Silver Clouds (Silver Cloud) is a kinetic space installation of American Pop Art -Künstlers Andy Warhol from the year 1966th

description

The installation consists of silver, with helium -filled balloons made of polyethylene in pillow shape, the size of 99 × 150 × 38 cm. The reflective material shows the surroundings in a distorted way . By lifting gas balloons in the fully filled state float to the ceiling, but fall down due to the loss of gas to the floor after some time. In the original presentation, the balloons were held at half the height of the room with the help of weights, later the air cushions floated around freely in the room. The clouds react to contact , drafts , temperature changes and static electricity . As soon as one pillow touches another, a chain reaction occurs and it takes some time for the objects to calm down again. The constant play of activity and passivity gives the viewer the impression that the pillows have an uncontrollable life of their own.

background

Painting was just a phase that I have now behind me. Now I am making floating sculptures: silver rectangles that I inflate and they float. "

- Andy Warhol

Warhol presented the silver clouds together with the screen printing series Cow Wallpaper from April 2 to 27, 1966 in the rooms of Leo Castelli 's gallery in New York . After Warhol had announced to Ileana Sonnabend in Paris in May 1965 that he now wanted to withdraw from painting, the exhibition was to be all about the artist's departure from art. This created a mixture of utility and conceptual art . The walls of the gallery were papered with larger-than-life cow heads in pink, luminous color on a signal yellow background, while the silver cushion objects floated freely in the room. Warhol took up current trends in contemporary art and reflected on the "soft sculptures" by Claes Oldenburg and the kinetic sculptures and mobiles by Alexander Calder . The silver clouds also referred to the silver factory .
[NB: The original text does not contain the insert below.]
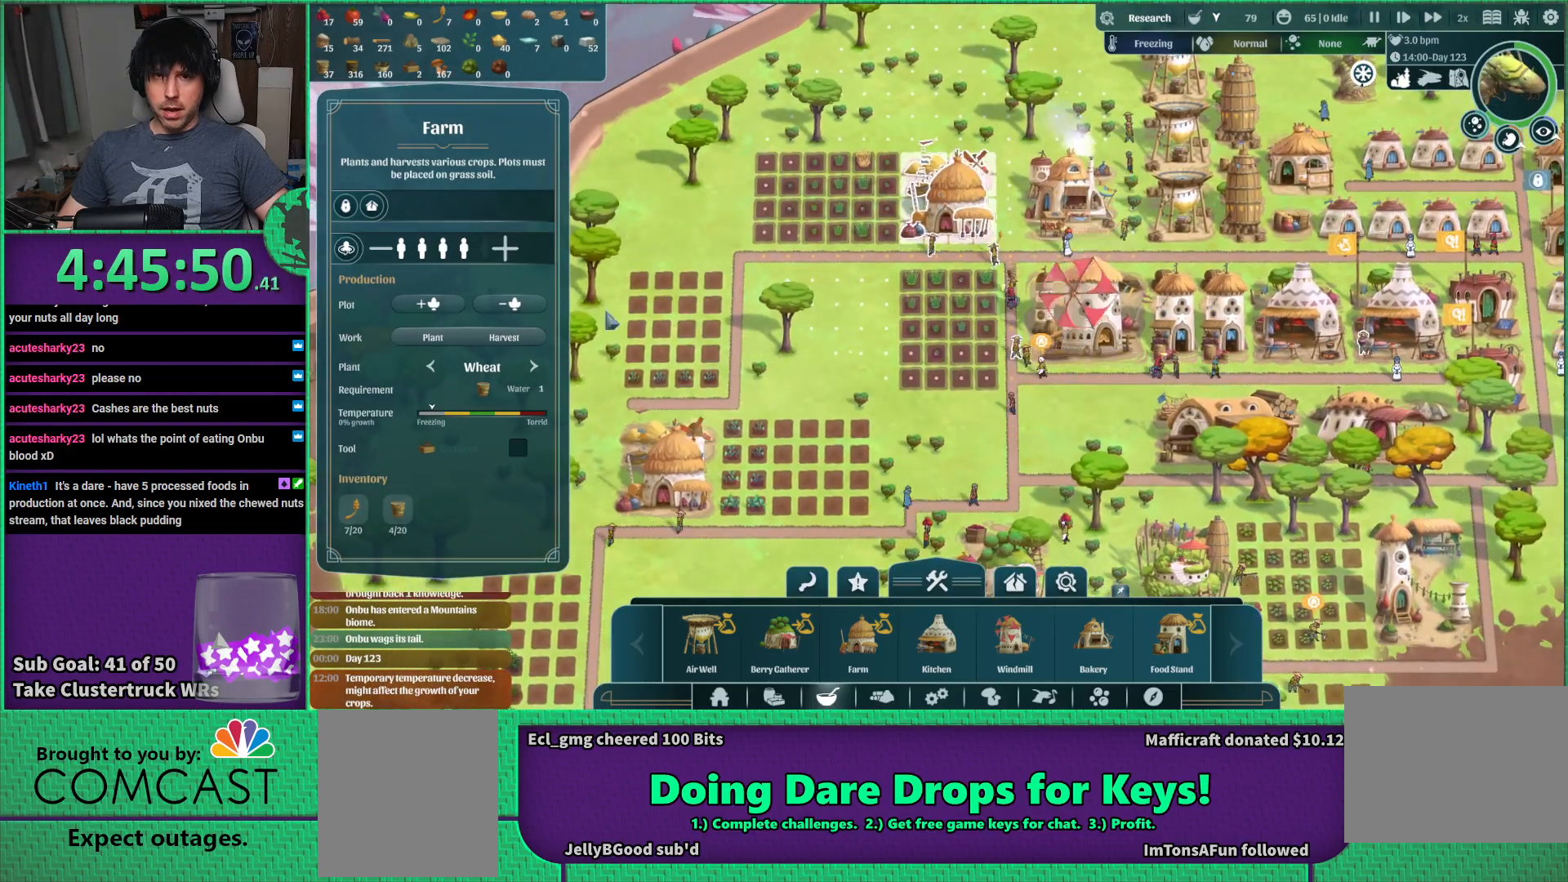
{"keys": [], "events": []}
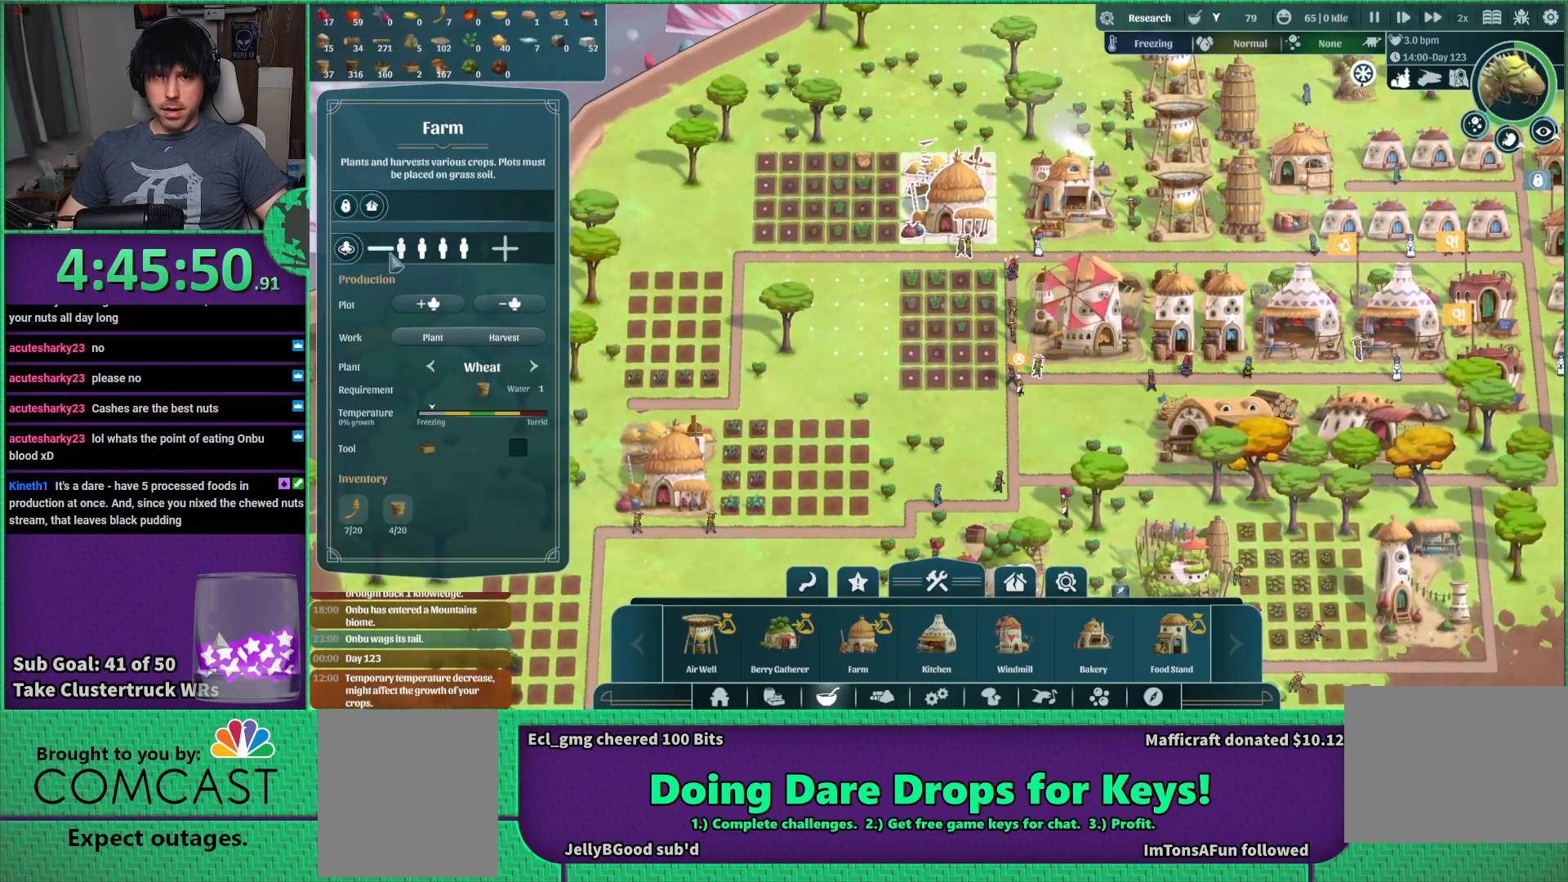
{"keys": [], "events": []}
As a homage to Jasper Johns , Warhol originally wanted silver light bulbs as balloons, but these could not be realized. (Warhol had a drawing of an incandescent lamp by Johns, which gave him the idea of ​​making flying incandescent lamps as early as 1964.) Warhol had developed the cloud cushions in collaboration with Billy Klüver, a Swedish electrical engineer who worked for Bell Laboratories . In the 1960s, Klüver was known as “the scientist for art” and was well known for his collaboration with the Swiss installation artist Jean Tinguely . He also worked as a technical consultant for Jasper Johns and Robert Rauschenberg . After a few calculations, Klüver came to the conclusion that a flying light bulb with its own power supply was not feasible because the batteries are too heavy for it.

Harold Hodges, a colleague from Klüver, discovered a metal-coated plastic film for the project that had actually been designed as packaging material for the Minnesota Mining & Manufacturing Company ( 3M ). The material called Scotchpak consisted of a layer of polyester film and a layer of polyethylene film that had been vapor-coated with aluminum . The film was weldable and relatively airtight. When Klüver brought the foil to the factory, Warhol said: “We'll make clouds out of it.” The US Army used a similar material for its altitude research balloons ; the packaging artist Christo used the film in 1966 for his major project 42 390 Cubic Feet Package in Minneapolis .

The clouds were originally intended to mimic the curved shapes of cumulus clouds , but the curves were difficult to create, so Warhol was satisfied with rectangles. The film only needed to be folded once and welded on three sides. Although the seams were flawless, after a while the balloons had to be refilled as the plastic let the gas through. The production of the silver clouds was cheap - each for 50 dollars - but the collectors shied away from buying the floating works of art, because after a while they had to be refilled with helium by their owners. Billy Klüver was of the opinion that the silver clouds could be sold with a 10-year maintenance contract, which would have been more expensive than the clouds themselves.

Considerations

Art critics compared the silver clouds with an installation by Marcel Duchamp from 1938, which he created for the Exposition Internationale du Surréalisme in 1938 in the Parisian gallery Beaux-Arts. Duchamp's installation consisted of 1,200 old sacks of coal that hung from the ceiling of the darkened gallery and turned the room into a gloomy basement. In contrast to Duchamp, Warhol did not pursue a traditional artistic context with the Silberwolken.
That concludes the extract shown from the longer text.